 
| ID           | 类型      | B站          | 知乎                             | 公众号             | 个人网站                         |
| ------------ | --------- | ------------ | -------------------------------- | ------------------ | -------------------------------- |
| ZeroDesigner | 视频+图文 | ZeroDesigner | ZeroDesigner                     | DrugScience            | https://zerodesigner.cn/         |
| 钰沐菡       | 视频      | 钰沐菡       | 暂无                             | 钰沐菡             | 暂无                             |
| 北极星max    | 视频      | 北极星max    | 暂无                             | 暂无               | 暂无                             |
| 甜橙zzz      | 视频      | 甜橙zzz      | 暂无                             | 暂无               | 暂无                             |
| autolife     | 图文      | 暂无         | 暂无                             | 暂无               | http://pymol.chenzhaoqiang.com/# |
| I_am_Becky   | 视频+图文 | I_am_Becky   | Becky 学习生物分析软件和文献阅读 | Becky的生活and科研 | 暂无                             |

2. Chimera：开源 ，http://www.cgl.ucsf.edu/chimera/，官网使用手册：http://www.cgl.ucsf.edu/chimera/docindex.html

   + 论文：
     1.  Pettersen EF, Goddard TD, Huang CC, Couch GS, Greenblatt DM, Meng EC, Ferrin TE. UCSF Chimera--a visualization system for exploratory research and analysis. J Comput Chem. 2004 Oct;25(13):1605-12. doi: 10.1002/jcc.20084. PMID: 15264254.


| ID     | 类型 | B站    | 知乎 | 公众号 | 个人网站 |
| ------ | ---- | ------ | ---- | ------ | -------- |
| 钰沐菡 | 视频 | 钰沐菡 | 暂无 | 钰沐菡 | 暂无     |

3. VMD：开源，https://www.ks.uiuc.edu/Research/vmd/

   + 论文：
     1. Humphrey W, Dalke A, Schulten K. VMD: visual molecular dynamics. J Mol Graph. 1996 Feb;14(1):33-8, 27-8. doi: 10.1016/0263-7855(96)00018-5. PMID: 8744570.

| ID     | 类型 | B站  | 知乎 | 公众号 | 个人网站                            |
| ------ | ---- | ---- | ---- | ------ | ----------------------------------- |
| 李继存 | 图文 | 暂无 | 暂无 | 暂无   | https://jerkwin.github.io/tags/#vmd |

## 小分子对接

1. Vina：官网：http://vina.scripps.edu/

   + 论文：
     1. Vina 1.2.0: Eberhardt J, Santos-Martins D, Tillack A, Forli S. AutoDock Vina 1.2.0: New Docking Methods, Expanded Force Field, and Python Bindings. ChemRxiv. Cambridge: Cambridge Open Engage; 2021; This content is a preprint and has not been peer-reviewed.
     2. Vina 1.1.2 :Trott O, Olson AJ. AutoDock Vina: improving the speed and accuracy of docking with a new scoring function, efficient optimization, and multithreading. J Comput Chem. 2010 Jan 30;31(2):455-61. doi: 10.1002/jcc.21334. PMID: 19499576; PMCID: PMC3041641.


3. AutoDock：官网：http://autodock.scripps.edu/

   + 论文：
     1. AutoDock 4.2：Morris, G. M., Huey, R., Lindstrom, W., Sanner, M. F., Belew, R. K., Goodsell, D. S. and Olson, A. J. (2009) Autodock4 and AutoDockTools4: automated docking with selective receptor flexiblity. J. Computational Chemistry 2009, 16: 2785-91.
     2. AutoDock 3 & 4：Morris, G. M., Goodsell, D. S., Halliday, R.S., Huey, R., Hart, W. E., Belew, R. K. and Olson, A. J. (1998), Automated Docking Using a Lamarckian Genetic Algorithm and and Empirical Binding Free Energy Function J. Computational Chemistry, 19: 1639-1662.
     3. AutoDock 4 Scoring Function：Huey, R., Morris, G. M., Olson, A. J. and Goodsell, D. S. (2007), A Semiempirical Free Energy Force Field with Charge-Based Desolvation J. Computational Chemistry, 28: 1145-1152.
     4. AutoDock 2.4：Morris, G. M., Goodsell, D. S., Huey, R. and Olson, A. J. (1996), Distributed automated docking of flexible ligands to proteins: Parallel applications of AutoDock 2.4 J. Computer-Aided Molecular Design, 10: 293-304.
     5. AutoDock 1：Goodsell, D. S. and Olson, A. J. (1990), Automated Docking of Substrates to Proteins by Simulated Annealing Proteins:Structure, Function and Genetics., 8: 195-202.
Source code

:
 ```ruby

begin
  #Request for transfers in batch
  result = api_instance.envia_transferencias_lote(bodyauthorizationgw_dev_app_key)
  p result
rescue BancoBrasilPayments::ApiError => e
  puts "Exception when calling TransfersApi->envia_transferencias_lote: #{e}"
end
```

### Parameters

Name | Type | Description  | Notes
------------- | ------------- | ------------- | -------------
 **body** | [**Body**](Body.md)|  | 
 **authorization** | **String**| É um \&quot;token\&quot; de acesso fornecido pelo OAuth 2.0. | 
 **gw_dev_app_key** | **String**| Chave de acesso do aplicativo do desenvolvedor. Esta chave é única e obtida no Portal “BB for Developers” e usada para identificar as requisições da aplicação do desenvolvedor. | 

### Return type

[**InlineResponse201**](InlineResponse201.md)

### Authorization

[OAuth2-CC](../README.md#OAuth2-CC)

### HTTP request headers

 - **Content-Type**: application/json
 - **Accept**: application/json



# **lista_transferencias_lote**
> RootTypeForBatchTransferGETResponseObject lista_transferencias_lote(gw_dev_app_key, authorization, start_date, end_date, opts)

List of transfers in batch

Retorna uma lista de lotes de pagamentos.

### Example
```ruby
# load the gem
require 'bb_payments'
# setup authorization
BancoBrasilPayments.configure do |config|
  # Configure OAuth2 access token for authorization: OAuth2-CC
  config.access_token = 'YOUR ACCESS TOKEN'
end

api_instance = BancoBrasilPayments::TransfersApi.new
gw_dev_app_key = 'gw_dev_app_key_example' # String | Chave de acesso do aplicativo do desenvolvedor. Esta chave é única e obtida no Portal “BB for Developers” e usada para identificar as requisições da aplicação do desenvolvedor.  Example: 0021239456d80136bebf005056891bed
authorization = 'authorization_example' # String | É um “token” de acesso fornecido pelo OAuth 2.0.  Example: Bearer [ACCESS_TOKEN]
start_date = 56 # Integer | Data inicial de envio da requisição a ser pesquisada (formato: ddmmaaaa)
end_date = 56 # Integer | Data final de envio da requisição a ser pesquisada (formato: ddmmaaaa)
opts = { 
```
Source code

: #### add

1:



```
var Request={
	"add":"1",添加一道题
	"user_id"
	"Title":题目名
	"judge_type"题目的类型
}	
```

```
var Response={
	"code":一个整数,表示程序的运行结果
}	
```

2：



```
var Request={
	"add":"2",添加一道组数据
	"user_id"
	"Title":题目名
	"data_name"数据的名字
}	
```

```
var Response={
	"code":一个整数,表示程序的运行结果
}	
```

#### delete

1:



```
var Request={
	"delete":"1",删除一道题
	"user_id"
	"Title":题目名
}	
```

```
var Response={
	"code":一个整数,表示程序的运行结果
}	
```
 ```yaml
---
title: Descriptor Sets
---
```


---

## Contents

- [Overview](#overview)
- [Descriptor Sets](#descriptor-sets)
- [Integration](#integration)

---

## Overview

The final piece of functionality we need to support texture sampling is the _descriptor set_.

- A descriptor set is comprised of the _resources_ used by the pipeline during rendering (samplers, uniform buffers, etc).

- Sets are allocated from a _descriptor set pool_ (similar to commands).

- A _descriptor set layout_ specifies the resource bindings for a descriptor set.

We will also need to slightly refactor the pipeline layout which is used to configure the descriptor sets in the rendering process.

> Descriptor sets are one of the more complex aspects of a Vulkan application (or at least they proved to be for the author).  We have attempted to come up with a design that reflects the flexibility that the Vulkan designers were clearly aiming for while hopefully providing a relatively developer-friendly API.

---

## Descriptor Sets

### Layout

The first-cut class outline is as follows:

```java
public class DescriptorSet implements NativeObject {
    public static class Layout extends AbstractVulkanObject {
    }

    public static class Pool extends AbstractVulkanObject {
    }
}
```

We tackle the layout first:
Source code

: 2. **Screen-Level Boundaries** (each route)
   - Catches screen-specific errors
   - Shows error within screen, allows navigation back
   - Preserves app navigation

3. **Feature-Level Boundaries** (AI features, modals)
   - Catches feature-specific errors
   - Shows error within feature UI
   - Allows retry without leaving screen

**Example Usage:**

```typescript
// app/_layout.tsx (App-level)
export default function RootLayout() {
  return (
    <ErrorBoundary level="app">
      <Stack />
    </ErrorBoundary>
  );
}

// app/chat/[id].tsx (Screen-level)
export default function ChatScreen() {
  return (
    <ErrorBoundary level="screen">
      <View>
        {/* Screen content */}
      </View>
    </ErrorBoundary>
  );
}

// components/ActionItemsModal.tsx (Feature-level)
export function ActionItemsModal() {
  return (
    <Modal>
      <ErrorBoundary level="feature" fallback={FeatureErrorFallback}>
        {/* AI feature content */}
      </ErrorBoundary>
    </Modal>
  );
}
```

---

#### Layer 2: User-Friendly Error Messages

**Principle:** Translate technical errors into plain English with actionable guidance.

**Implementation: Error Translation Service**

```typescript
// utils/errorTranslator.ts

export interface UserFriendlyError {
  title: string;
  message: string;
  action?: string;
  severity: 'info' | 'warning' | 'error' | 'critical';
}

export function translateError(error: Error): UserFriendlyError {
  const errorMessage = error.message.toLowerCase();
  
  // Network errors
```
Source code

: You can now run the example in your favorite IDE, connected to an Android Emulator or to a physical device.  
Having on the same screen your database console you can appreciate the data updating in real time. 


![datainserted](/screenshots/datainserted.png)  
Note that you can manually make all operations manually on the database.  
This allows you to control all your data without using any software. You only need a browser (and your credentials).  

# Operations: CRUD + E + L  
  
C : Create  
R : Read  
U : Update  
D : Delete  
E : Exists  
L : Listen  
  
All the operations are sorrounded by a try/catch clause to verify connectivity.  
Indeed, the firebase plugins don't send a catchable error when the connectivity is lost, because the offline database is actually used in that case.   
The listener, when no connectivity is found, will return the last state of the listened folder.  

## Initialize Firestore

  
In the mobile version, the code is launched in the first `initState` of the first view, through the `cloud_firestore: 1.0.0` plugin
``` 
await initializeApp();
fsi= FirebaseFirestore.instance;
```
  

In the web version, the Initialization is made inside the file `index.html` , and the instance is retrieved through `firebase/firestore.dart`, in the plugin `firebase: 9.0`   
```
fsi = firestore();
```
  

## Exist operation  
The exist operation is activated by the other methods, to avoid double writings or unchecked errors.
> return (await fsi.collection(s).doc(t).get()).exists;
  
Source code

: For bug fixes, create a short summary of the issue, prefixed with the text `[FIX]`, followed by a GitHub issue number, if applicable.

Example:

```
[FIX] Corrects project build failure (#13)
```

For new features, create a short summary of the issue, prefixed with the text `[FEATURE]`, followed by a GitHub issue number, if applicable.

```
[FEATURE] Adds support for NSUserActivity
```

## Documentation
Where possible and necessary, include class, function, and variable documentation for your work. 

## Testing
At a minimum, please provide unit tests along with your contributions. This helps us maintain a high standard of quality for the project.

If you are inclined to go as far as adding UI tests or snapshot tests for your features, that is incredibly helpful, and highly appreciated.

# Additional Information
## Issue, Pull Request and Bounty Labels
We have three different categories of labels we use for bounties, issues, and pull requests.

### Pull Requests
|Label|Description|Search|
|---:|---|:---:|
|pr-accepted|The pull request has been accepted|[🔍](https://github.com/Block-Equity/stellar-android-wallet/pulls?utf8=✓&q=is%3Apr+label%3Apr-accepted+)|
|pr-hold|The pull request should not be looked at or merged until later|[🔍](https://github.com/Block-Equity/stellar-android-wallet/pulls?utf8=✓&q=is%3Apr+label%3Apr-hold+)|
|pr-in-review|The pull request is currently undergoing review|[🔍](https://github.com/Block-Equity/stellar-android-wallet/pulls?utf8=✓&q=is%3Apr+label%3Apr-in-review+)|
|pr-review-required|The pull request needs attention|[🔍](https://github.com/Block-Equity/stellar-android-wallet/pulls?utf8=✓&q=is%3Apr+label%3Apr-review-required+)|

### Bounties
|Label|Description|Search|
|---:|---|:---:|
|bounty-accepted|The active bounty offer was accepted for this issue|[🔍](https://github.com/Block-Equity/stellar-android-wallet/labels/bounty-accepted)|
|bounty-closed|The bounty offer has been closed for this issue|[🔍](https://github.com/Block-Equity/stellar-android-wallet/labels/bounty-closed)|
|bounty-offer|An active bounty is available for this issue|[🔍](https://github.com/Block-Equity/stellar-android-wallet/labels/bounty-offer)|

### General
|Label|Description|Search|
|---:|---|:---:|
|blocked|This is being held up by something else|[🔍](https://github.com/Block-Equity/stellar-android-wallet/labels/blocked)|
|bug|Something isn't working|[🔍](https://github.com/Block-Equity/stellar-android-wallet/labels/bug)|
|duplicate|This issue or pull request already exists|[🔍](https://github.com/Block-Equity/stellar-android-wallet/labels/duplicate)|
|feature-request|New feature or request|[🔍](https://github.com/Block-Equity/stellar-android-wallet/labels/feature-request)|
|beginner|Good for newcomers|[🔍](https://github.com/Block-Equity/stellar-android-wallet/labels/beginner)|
==========
— TASK BRIEF —
Repeat word for word the lines above that run from the line containing "Error Translation Service**" through the line containing "All the operations", both ends included, and nothing else.

— SOLUTION TO THIS TASK —
**Implementation: Error Translation Service**

```typescript
// utils/errorTranslator.ts

export interface UserFriendlyError {
  title: string;
  message: string;
  action?: string;
  severity: 'info' | 'warning' | 'error' | 'critical';
}

export function translateError(error: Error): UserFriendlyError {
  const errorMessage = error.message.toLowerCase();
  
  // Network errors
```
Source code

: You can now run the example in your favorite IDE, connected to an Android Emulator or to a physical device.  
Having on the same screen your database console you can appreciate the data updating in real time. 


![datainserted](/screenshots/datainserted.png)  
Note that you can manually make all operations manually on the database.  
This allows you to control all your data without using any software. You only need a browser (and your credentials).  

# Operations: CRUD + E + L  
  
C : Create  
R : Read  
U : Update  
D : Delete  
E : Exists  
L : Listen  
  
All the operations are sorrounded by a try/catch clause to verify connectivity.  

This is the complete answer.